[EXTRACTED RECORDS]
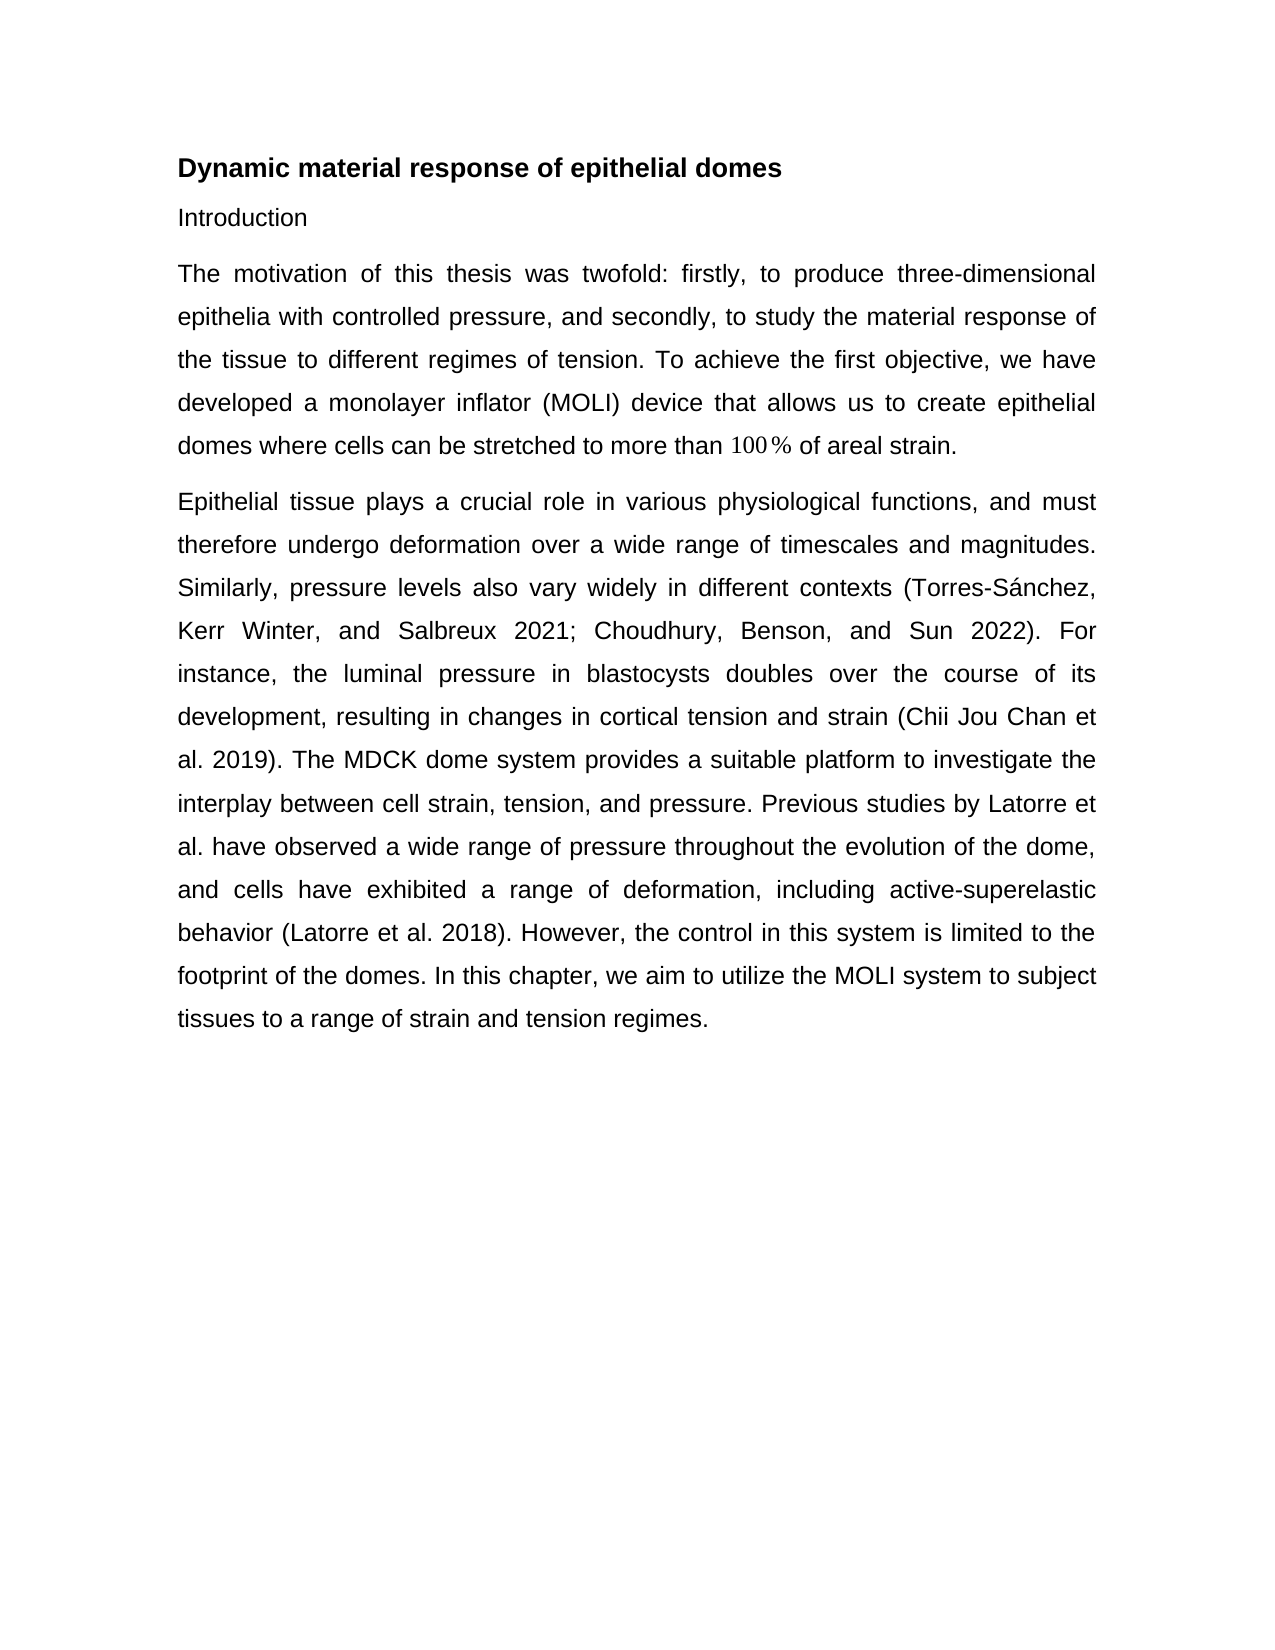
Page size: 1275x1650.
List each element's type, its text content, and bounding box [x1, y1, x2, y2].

text Epithelial tissue plays a crucial role in various physiological functions, and must therefore undergo deformation over a wide range of timescales and magnitudes. Similarly, pressure levels also vary widely in different contexts (Torres-Sánchez, Kerr Winter, and Salbreux 2021; Choudhury, Benson, and Sun 2022). For instance, the luminal pressure in blastocysts doubles over the course of its development, resulting in changes in cortical tension and strain (Chii Jou Chan et al. 2019). The MDCK dome system provides a suitable platform to investigate the interplay between cell strain, tension, and pressure. Previous studies by Latorre et al. have observed a wide range of pressure throughout the evolution of the dome, and cells have exhibited a range of deformation, including active-superelastic behavior (Latorre et al. 2018). However, the control in this system is limited to the footprint of the domes. In this chapter, we aim to utilize the MOLI system to subject tissues to a range of strain and tension regimes. [177, 487, 1098, 1033]
subtitle Dynamic material response of epithelial domes [177, 152, 1098, 183]
subtitle Introduction [177, 203, 1098, 232]
text The motivation of this thesis was twofold: firstly, to produce three-dimensional epithelia with controlled pressure, and secondly, to study the material response of the tissue to different regimes of tension. To achieve the first objective, we have developed a monolayer inflator (MOLI) device that allows us to create epithelial domes where cells can be stretched to more than of areal strain. [177, 258, 1098, 460]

[WORK ITEM]
Say how many lines of the preceding data include the word "material". The number is the whole answer.

[SOLUTION TO THIS EXERCISE]
2